Çocuk mu Kariyer mi?
Çocuk mu Kariyer mi?

Merhaba,
Bu hafta, birçoğumuzun ortak problemi olan “Çalışan Annenin İkilemi” hakkında biraz konuşalım istedim. Aslında, çok klasikleşmiş ama hiçbir zaman gündemden düşmeyen bir konu hakkında yazmak, arzu edenlerin görüşlerini almak istiyorum. Çocuk mu Kariyer mi ? Yoksa SİZ, “çocuk da yaparım, kariyer de…” diyenlerden misiniz ?

Peki o zaman çocuk ve kariyer dengesini nasıl kurmalı?

Geçenlerde ünlü aktris Gwyneth Paltrow gibi mesleği ile çok ön plana çıkmış bir anne bile, çocuk ve kariyerin aynı anda olamayacağını belirterek birçoğumuzu hayal kırıklığına uğrattı. Ama diğer bir anne Angelina Jolie ise, hem çocuklarını, ailesini, işini ve sosyal sorumluluklarını güzel bir dengede tutar gibi görünüyor ( uzaktan dahi olsa). Belki de bazılarımız Gwyneth Paltrow’un düşüncesini benimsiyor ve çocuklarımızla kariyerimiz arasında bir tercih yapmak zorunda kalıyoruz. Bu doğal seçim, maalesef bir süre sonra bazı pişmanlıkları da beraberinde getirebiliyor. Dün telefon görüşmesi yaptığım bir anne, çocuğu olduktan sonra 4 yıl ara vermek zorunda kaldığı kariyerine maddi nedenlerden dolayı devam etmek mecburiyetinde olduğunu belirtiyordu.

Ya da bazılarımız, Angelina Jolie’nin yolundan gidiyor ama çocuklarımızdan uzak geçirdiğimiz her dakika için kendimizi suçluyoruz. Peki, BİZ anneler ne yapacağız, bu ikileme nasıl çözüm bulacağız ? İzninizle, tartışmamızı, kendi fikirlerimi açıklayarak başlatmak istiyorum.

İş hayatı ve çocukla geçirilen zaman

Doktoramcam.com’a yazdığım ilk yazımda anlatmış olduğum gibi, çalışan bir anne olarak ben, keyifli ve verimli geçen bir iş günü sonrasında çocuklarımla daha kaliteli zaman geçirip, daha etkin bir ebeveyn olabiliyorum.
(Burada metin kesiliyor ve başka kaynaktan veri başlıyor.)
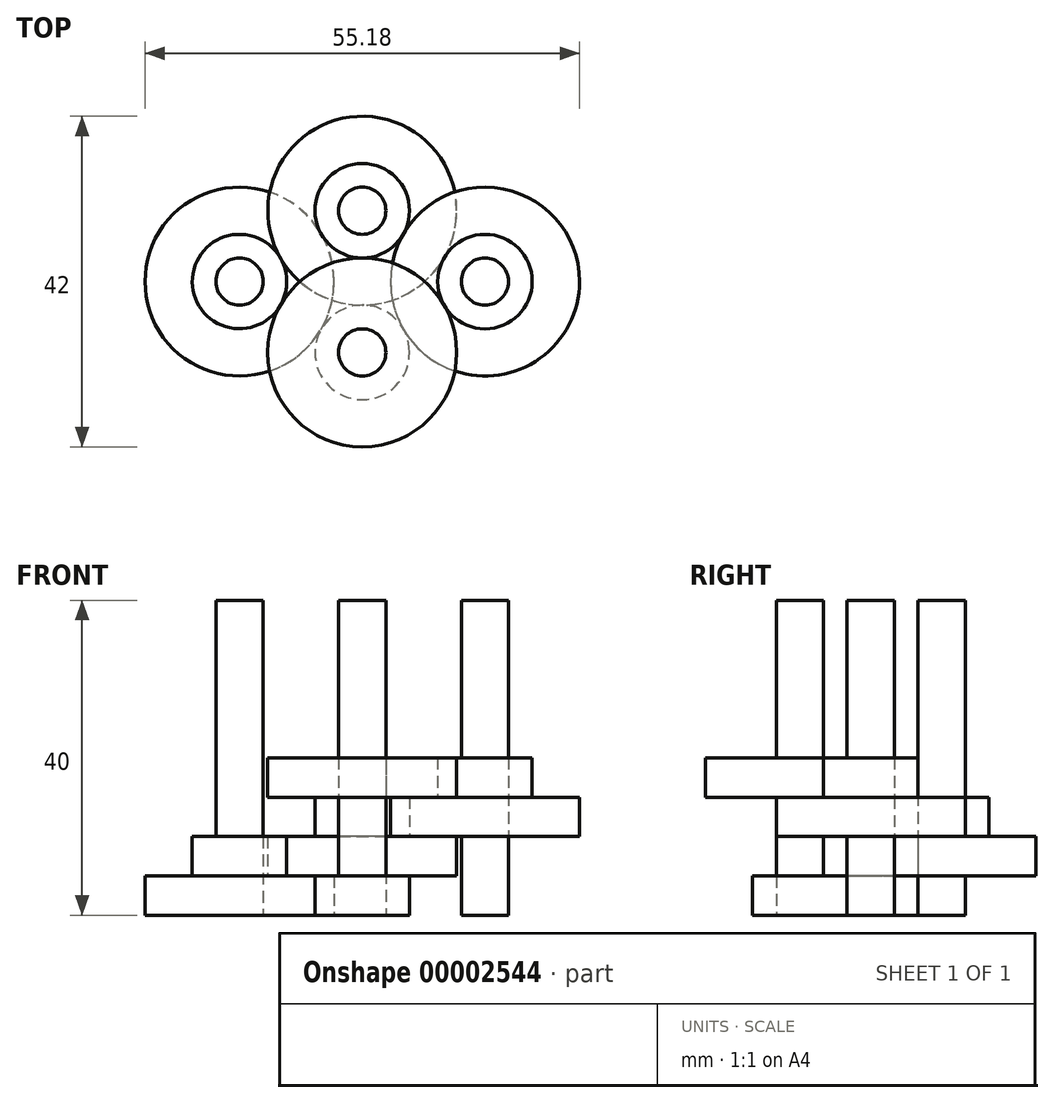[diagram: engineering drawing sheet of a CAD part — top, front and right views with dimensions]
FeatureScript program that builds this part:
annotation { "Feature Type Name" : "Feature", "Feature Type Description" : "" }
export const myFeature = defineFeature(function(context is Context, id is Id, definition is map)
    precondition{}
    {
        {
            var Q0;
            Q0=qCreatedBy(makeId("Top.planeOp"),FACE);
            var sketch = newSketch(context, id + "F0", { "sketchPlane" : qUnion([Q0])});
            skCircle(sketch, "E0", {"center": v(0, 0) * mm, "radius": 3 * mm});
            skCircle(sketch, "E1", {"center": v(-15.59, 9) * mm, "radius": 3 * mm});
            skCircle(sketch, "E2", {"center": v(0, 18) * mm, "radius": 3 * mm});
            skCircle(sketch, "E3", {"center": v(15.59, 9) * mm, "radius": 3 * mm});
            skLineSegment(sketch, "E4", {"start": v(-15.59, 9) * mm, "end": v(0, 0) * mm, "construction": true});
            skLineSegment(sketch, "E5", {"start": v(15.59, 9) * mm, "end": v(0, 0) * mm, "construction": true});
            skLineSegment(sketch, "E6", {"start": v(0, 18) * mm, "end": v(0, 0) * mm, "construction": true});
            skLineSegment(sketch, "E7", {"start": v(-15.59, 9) * mm, "end": v(0, 18) * mm, "construction": true});
            skLineSegment(sketch, "E8", {"start": v(15.59, 9) * mm, "end": v(0, 18) * mm, "construction": true});
            skCircle(sketch, "E9", {"center": v(0, 0) * mm, "radius": 6 * mm, "construction": true});
            skCircle(sketch, "E10", {"center": v(-15.59, 9) * mm, "radius": 12 * mm, "construction": true});
            skCircle(sketch, "E11", {"center": v(-15.59, 9) * mm, "radius": 6 * mm, "construction": true});
            skCircle(sketch, "E12", {"center": v(0, 18) * mm, "radius": 12 * mm, "construction": true});
            skCircle(sketch, "E13", {"center": v(0, 18) * mm, "radius": 6 * mm, "construction": true});
            skCircle(sketch, "E14", {"center": v(15.59, 9) * mm, "radius": 6 * mm, "construction": true});
            skCircle(sketch, "E15", {"center": v(0, 0) * mm, "radius": 12 * mm, "construction": true});
            skCircle(sketch, "E16", {"center": v(0, 0) * mm, "radius": 30 * mm, "construction": true});
            skCircle(sketch, "E17", {"center": v(15.59, 9) * mm, "radius": 12 * mm, "construction": true});
            skLineSegment(sketch, "E18", {"start": v(-27.5, -12) * mm, "end": v(27.5, -12) * mm, "construction": true});
            skSolve(sketch);
        }
        {
            var Q0;
            Q0 = qSketchRegion(id + "F0", true);
            extrude(context, id + "F1", {"entities" : qUnion([Q0]), "depth" : 40 * mm});
        }
        {
            var Q0;
            Q0=qCreatedBy(makeId("Top.planeOp"),FACE);
            var sketch = newSketch(context, id + "F2", { "sketchPlane" : qUnion([Q0])});
            skCircle(sketch, "E19", {"center": v(0, 0) * mm, "radius": 6 * mm});
            skSolve(sketch);
        }
        {
            var Q0;
            Q0=makeQuery(id+"F2.imprint","IMPRINT",FACE,{"disambiguationData":[TD([[makeQuery(id+"F2.imprint","IMPRINT",EDGE,{"derivedFrom":sQuery(id+"F2.wireOp",EDGE,"E19")}),1.0]])]});
            extrude(context, id + "F3", {"entities" : qUnion([Q0]), "operationType" : NewBodyOperationType.ADD, "depth" : 5 * mm});
        }
        {
            var Q0;
            Q0=qCreatedBy(makeId("Top.planeOp"),FACE);
            cPlane(context, id + "F4", {"entities" : qUnion([Q0]), "cplaneType" : CPlaneType.OFFSET, "offset" : 5 * mm, "width" : 150 * mm, "height" : 150 * mm});
        }
        {
            var Q0;
            Q0=qCreatedBy(makeId("Top.planeOp"),FACE);
            var sketch = newSketch(context, id + "F5", { "sketchPlane" : qUnion([Q0])});
            skCircle(sketch, "E20", {"center": v(-15.59, 9) * mm, "radius": 12 * mm});
            skSolve(sketch);
        }
        {
            var Q0;
            Q0 = qSketchRegion(id + "F5", true);
            extrude(context, id + "F6", {"entities" : qUnion([Q0]), "depth" : 5 * mm});
        }
        {
            var Q0;
            Q0=makeQuery(id+"F6.opExtrude","CAP_FACE",FACE,{"disambiguationData":[OSD([sQuery(id+"F5.wireOp",EDGE,"E20")])],"isStart":false});
            var sketch = newSketch(context, id + "F7", { "sketchPlane" : qUnion([Q0])});
            skCircle(sketch, "E21", {"center": v(-15.59, 9) * mm, "radius": 6 * mm});
            skSolve(sketch);
        }
        {
            var Q0;
            Q0 = qSketchRegion(id + "F7", true);
            extrude(context, id + "F8", {"entities" : qUnion([Q0]), "depth" : 5 * mm});
        }
        {
            var Q0;
            Q0=qCreatedBy(id+"F4.planeOp",FACE);
            var sketch = newSketch(context, id + "F9", { "sketchPlane" : qUnion([Q0])});
            skCircle(sketch, "E22", {"center": v(0, 18) * mm, "radius": 12 * mm});
            skSolve(sketch);
        }
        {
            var Q0;
            Q0 = qSketchRegion(id + "F9", true);
            extrude(context, id + "F10", {"entities" : qUnion([Q0]), "depth" : 5 * mm});
        }
        {
            var Q0;
            Q0=makeQuery(id+"F10.opExtrude","CAP_FACE",FACE,{"disambiguationData":[OSD([sQuery(id+"F9.wireOp",EDGE,"E22")])],"isStart":false});
            var sketch = newSketch(context, id + "F11", { "sketchPlane" : qUnion([Q0])});
            skCircle(sketch, "E23", {"center": v(0, 18) * mm, "radius": 6 * mm});
            skSolve(sketch);
        }
        {
            var Q0;
            Q0=makeQuery(id+"F11.imprint","IMPRINT",FACE,{"disambiguationData":[TD([[makeQuery(id+"F11.imprint","IMPRINT",EDGE,{"derivedFrom":sQuery(id+"F11.wireOp",EDGE,"E23")}),1.0]])]});
            extrude(context, id + "F12", {"entities" : qUnion([Q0]), "depth" : 5 * mm});
        }
        {
            var Q0;
            Q0=makeQuery(id+"F10.opExtrude","CAP_FACE",FACE,{"disambiguationData":[OSD([sQuery(id+"F9.wireOp",EDGE,"E22")])],"isStart":false});
            var sketch = newSketch(context, id + "F13", { "sketchPlane" : qUnion([Q0])});
            skCircle(sketch, "E24", {"center": v(15.59, 9) * mm, "radius": 12 * mm});
            skSolve(sketch);
        }
        {
            var Q0;
            Q0 = qSketchRegion(id + "F13", true);
            extrude(context, id + "F14", {"entities" : qUnion([Q0]), "depth" : 5 * mm});
        }
        {
            var Q0;
            Q0=makeQuery(id+"F14.opExtrude","CAP_FACE",FACE,{"disambiguationData":[OSD([sQuery(id+"F13.wireOp",EDGE,"E24")])],"isStart":false});
            var sketch = newSketch(context, id + "F15", { "sketchPlane" : qUnion([Q0])});
            skCircle(sketch, "E25", {"center": v(15.59, 9) * mm, "radius": 6 * mm});
            skSolve(sketch);
        }
        {
            var Q0;
            Q0 = qSketchRegion(id + "F15", true);
            extrude(context, id + "F16", {"entities" : qUnion([Q0]), "depth" : 5 * mm});
        }
        {
            var Q0;
            Q0=makeQuery(id+"F14.opExtrude","CAP_FACE",FACE,{"disambiguationData":[OSD([sQuery(id+"F13.wireOp",EDGE,"E24")])],"isStart":false});
            var sketch = newSketch(context, id + "F17", { "sketchPlane" : qUnion([Q0])});
            skCircle(sketch, "E26", {"center": v(0, 0) * mm, "radius": 12 * mm});
            skSolve(sketch);
        }
        {
            var Q0;
            Q0 = qSketchRegion(id + "F17", true);
            extrude(context, id + "F18", {"entities" : qUnion([Q0]), "depth" : 5 * mm});
        }
    });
Uzmanların da bize “Çocukla geçirilen zamanın uzunluğunun değil, kalitesinin daha önemli olduğunu” anlattıklarını hatırlıyorum. İş hayatının bize (yorgunluk ve stres haricinde ) getirdiği, bilgi, beceri, sosyallik gibi unsurların çocuklarımızı yetiştirme şeklimize ve onlara aşıladığımız hayat görüşüne olumlu katkısı olduğuna inanıyorum. Almış olduğumuz eğitimlerin, oluşturduğumuz iş tecrübesinin “kendi hayatımıza” yapmış olduğumuz önemli bir yatırım olduğunu düşünüyorum.

Evet, belki ben, çocuğum ilk defa “anne” dediğinde yanında olamadım. Ama, iş seyahatlerinde bile otel odalarında sütümü hazırlayıp buz kovalarında kızıma anne sütü taşımanın hazzını yaşadım. Belki ben, geç saatlerde biten toplantılar nedeni ile bazı geceler, oğlum uyuduktan sonra eve gelebildim, ama onun ilk tiyatro heyecanını paylaşma keyfini yaşadım. Ve şimdi, bütün bu yaşananların, çocuklarımın bilgi, beceri ve özgüvenine olumlu katkısı olduğunu görüyorum. Hep yanlarında olsaydım daha iyisi olur muydu bilmiyorum.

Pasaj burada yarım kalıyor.